Management prioritizes airway, breathing, and circulation. Removal of clothing eliminates approximately 80% of external contamination. Emergency care takes precedence over decontamination, as no documented case shows a contaminated patient posing immediate life-threatening radiation risk to providers. Staff should use particulate respirators such as N-95 masks, gowns, gloves, and protective covers; radiography lead aprons do not protect against most gamma radiation. Decontamination focuses first on wounds, then mucous membranes, then intact skin. Gentle washing with soap and water is recommended, avoiding abrasion. Runoff should be collected and monitored. If contamination persists, the area should be covered to prevent spread.

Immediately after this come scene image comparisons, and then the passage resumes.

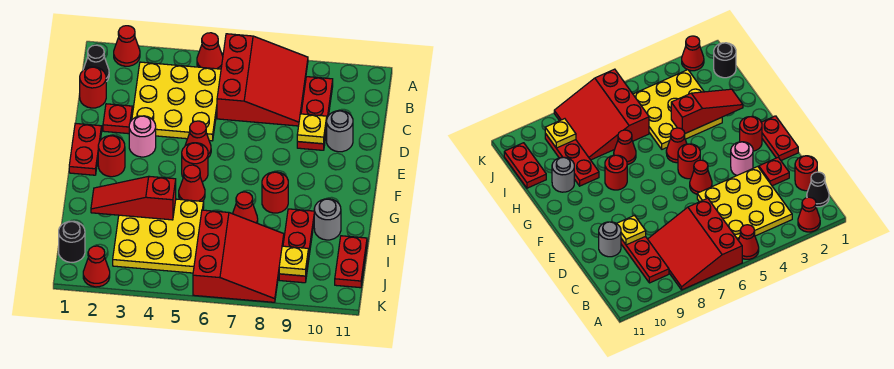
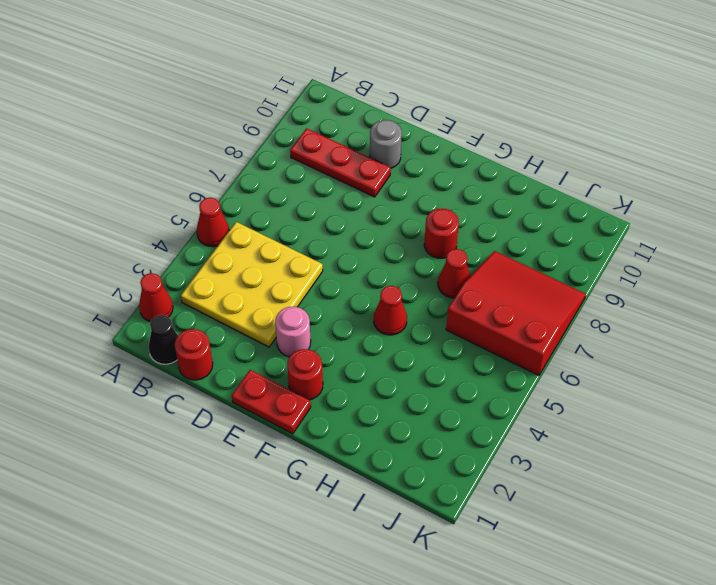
none -> red slope A6:C8 level 1 top 6
none -> red plate D2 level 1
none -> red cone E5 level 1

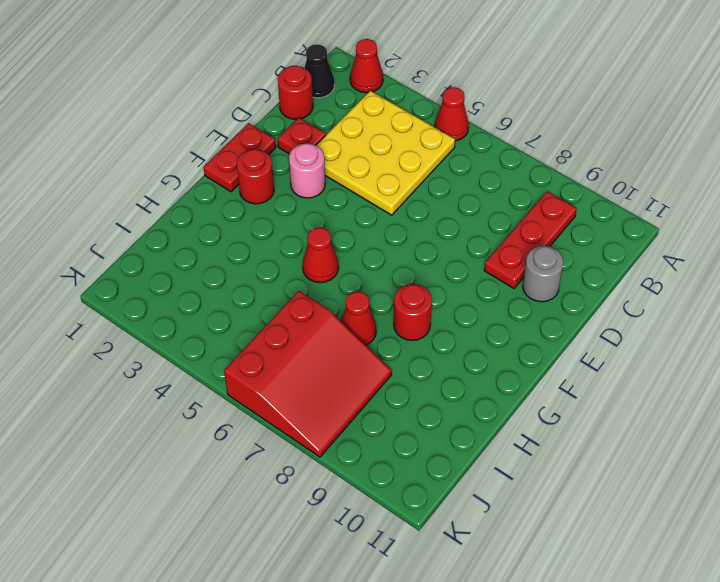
none -> red slope A6:C8 level 1 top 6
none -> red cone E5 level 1
none -> red round brick F5 level 1

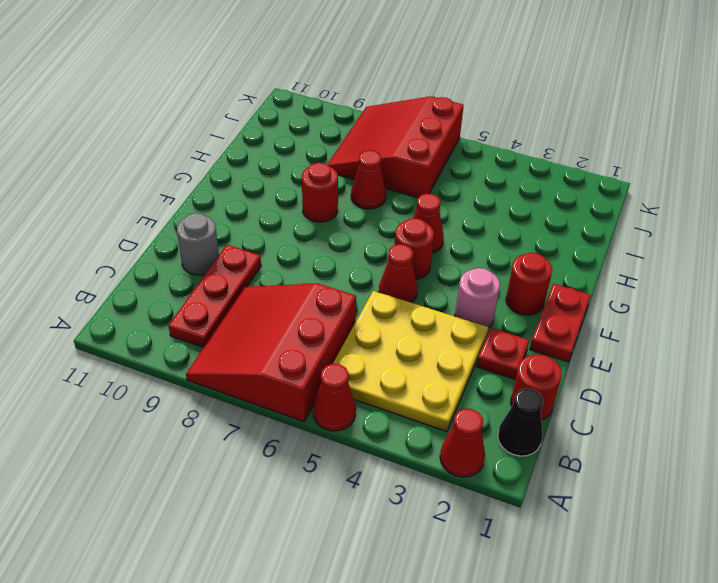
none -> yellow plate H3:J5 level 1
none -> red plate H9:J9 level 1
none -> grey round brick H10 level 1

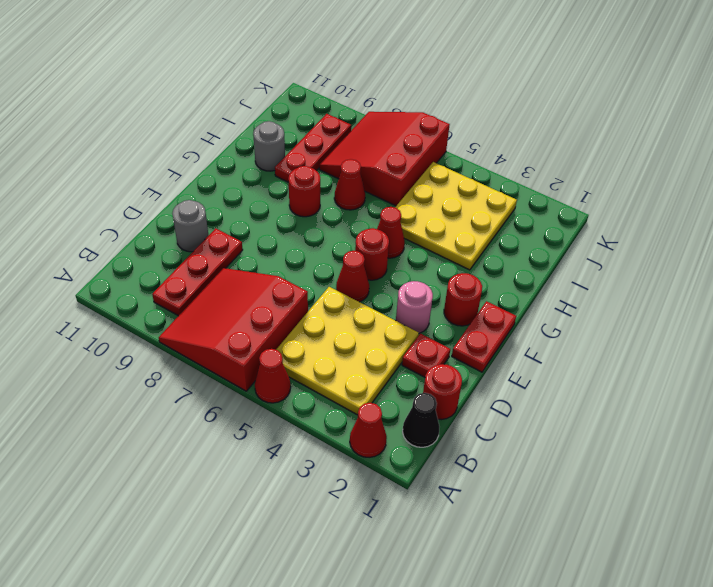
none -> red plate I11:J11 level 1
none -> black round brick J1 level 1
none -> red cone K2 level 1

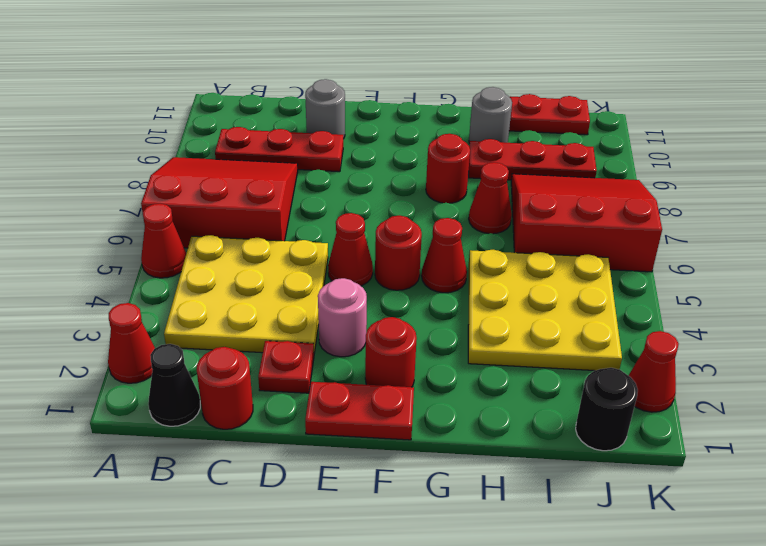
none -> yellow plate D9 level 2
none -> red slope H2:H4 level 2 top 4
none -> yellow plate J9 level 2

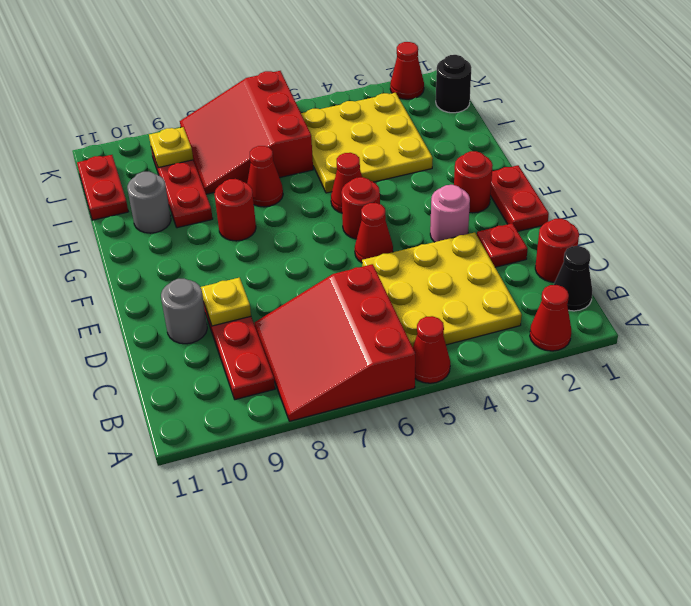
none -> red slope H2:H4 level 2 top 4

Symptomatic treatment includes antiemetics such as ondansetron and intravenous fluids for dehydration. Potassium iodide is useful only for preventing thyroid uptake of radioactive iodine and must be given within four hours of exposure; adult dosing is 130 mg orally daily, with weight-based pediatric dosing. Cytokines and transfusions may be required for significant bone marrow suppression. Internal contamination requires radionuclide-specific decorporation therapy in consultation with radiation experts such as REAC/TS.
Admission is indicated for lymphocyte counts below 1,000/mm³ at 24–48 hours, a 50% decline in lymphocyte count, suspected exposure above 200 rad, significant trauma, or uncontrolled vomiting. Discharge may be considered if there is no residual contamination, no evidence of significant exposure, and the patient tolerates oral intake. All patients with confirmed exposure require dose assessment, counseling, and follow-up.
Children and fetuses are more sensitive to radiation effects. Potassium iodide is particularly important for children in radioactive iodine exposure. Pregnant staff should avoid caring for contaminated patients. Psychological reactions are common and may mimic ARS; a falling lymphocyte count helps distinguish true radiation injury from stress-related symptoms.